This topic describes how to migrate E-MapReduce (EMR) projects to DataWorks workspaces by using the one-click migration feature or by exporting and importing a package.

Prerequisites

  • DataWorks is activated, and a DataWorks workspace is created.
  • A RAM user is assigned the administrator role or granted the AliyunDataWorksFullAccess and AliyunEMRFullAccess permissions. This is required if you use the Migration Assistant service of DataWorks as the RAM user.
  • An EMR cluster is associated with the DataWorks workspace. For more information, see Configure a workspace.

Background information

DataWorks provides the following two methods to use the Migration Assistant service to migrate workflows, one-time tasks, resources, and data sources from EMR clusters to DataWorks workspaces. When you migrate workflows, you can migrate nodes and scheduling policies. You can go to the Migration Assistant page in the DataWorks console to view the migration progress, migration result, and migration reports. For more information, see View the migration reports and result.

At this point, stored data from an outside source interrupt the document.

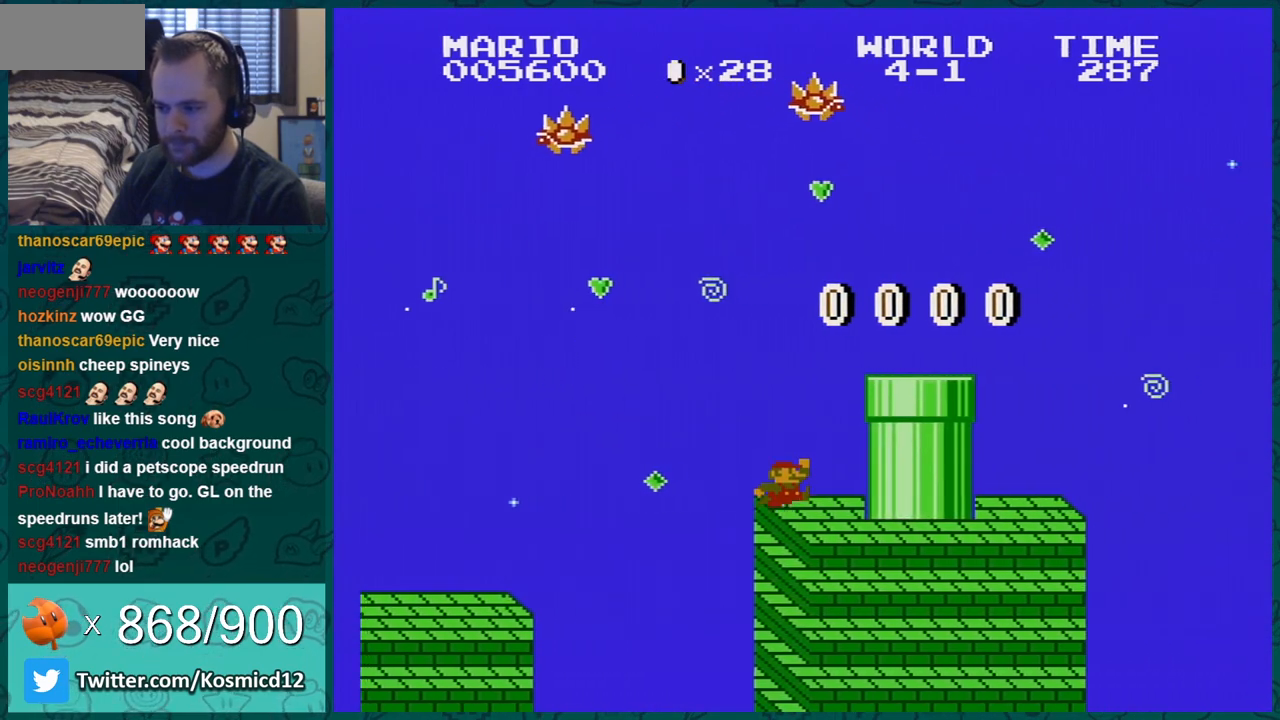
{"buttons": ["A", "B"], "events": [[150, "DPAD_LEFT", "up"], [434, "A", "down"]]}
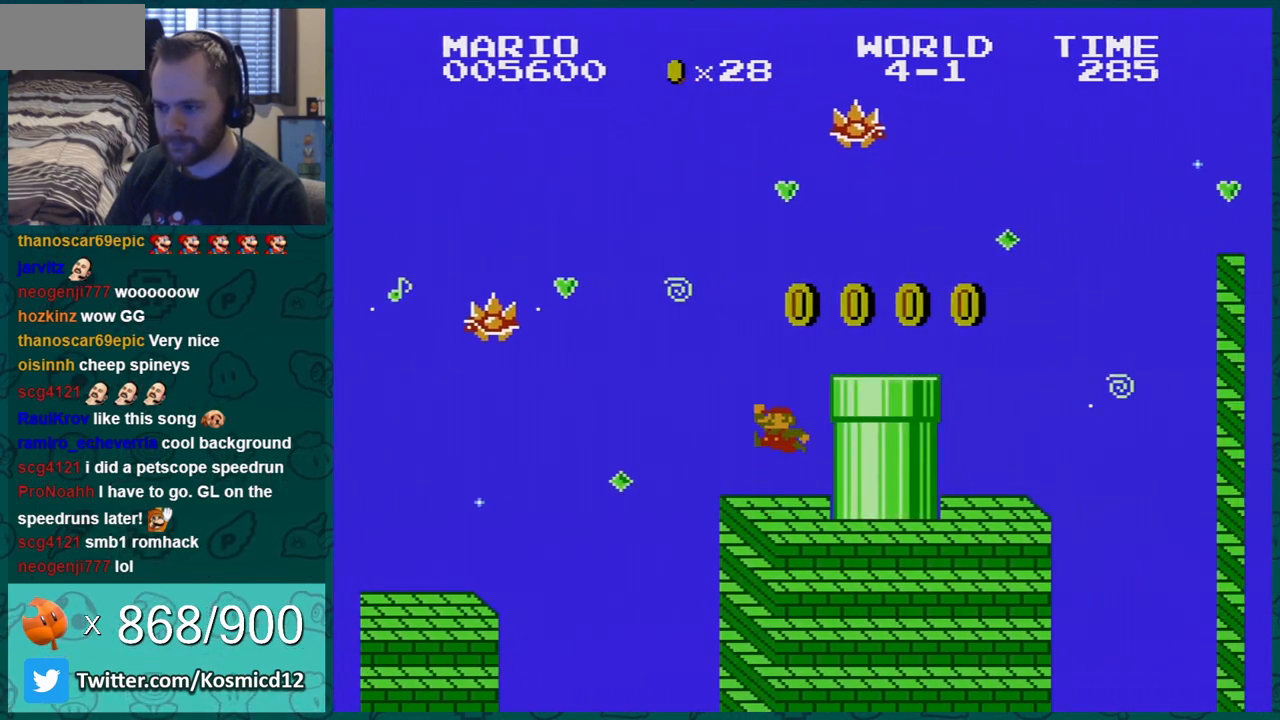
{"buttons": ["B", "DPAD_LEFT"], "events": [[116, "DPAD_RIGHT", "down"], [367, "DPAD_RIGHT", "up"], [450, "A", "up"], [450, "DPAD_LEFT", "down"]]}
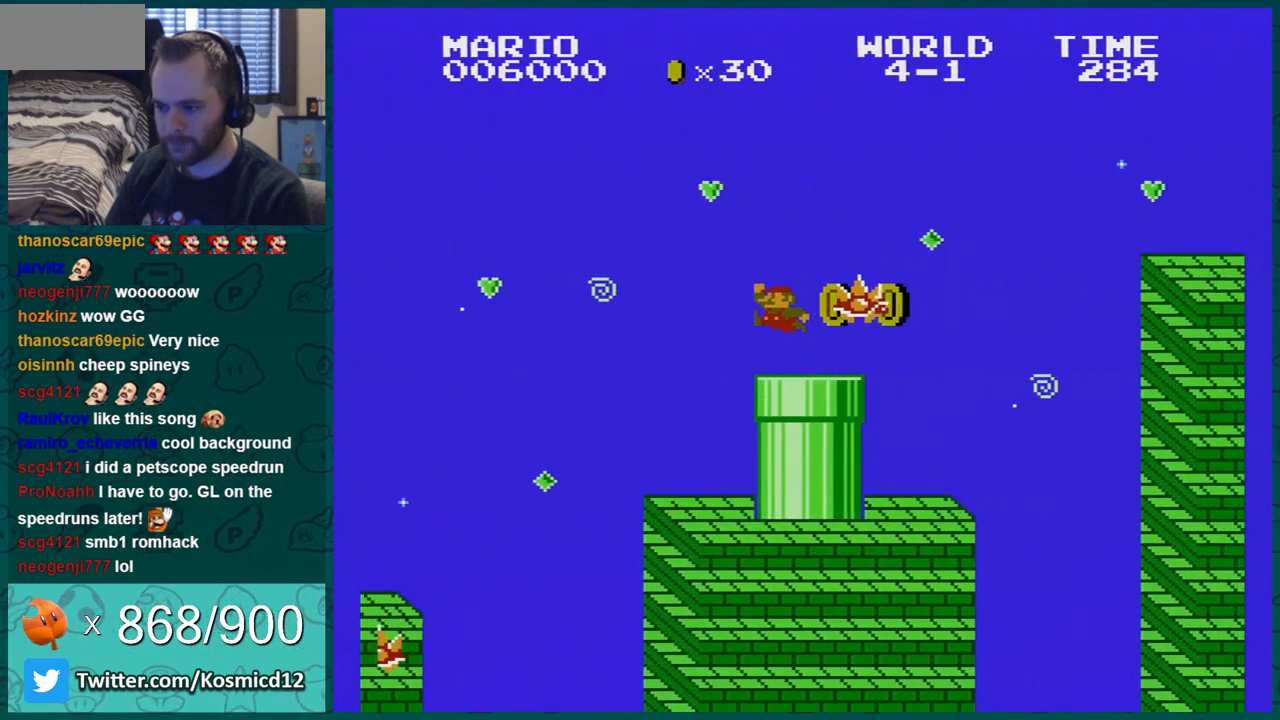
{"buttons": ["B", "DPAD_RIGHT"], "events": [[84, "DPAD_LEFT", "up"], [334, "A", "down"], [401, "DPAD_RIGHT", "down"], [434, "A", "up"]]}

Method 1: Use the one-click migration feature in the EMR console

You can use the one-click migration feature in the EMR console to migrate the configuration information in EMR clusters to DataWorks workspaces. Perform the following steps:

  1. Log on to the EMR console.
  2. In the top navigation bar, select the region where the project that you want to migrate resides.
  3. Click the Data Platform tab and click the ID of the project that you want to migrate. On the page that appears, click the Projects tab, click Project Migration to DataWorks in the left-side navigation pane, and then click Select DataWorks Workspace. Project migration
  4. On the Procedure for Migrating EMR Workflow to DataWorks page, select a workspace, enter your remarks, and then click Migrate.
    Note After you click Migrate, the system automatically compresses the configuration information that you migrate into a package, exports the package from EMR, and then imports the package to the specified DataWorks workspace.
    One-click migration
  5. In the Note message, take note of the mappings between the types of nodes, scheduling policies, one-time tasks, resources, and data sources before the migration and those after the migration. You can use the mappings to check the integrity and validity of the migration. If the types are correct, click OK.
    • Original Node Type: the type in EMR before the project is migrated.
    • DataWorks Node Type: the type in DataWorks after the project is migrated to DataWorks.
    Type mappings before and after the migration
  6. The system starts to migrate the project. You can click View import tasks to view the migration progress. For more information, see View the migration reports and result.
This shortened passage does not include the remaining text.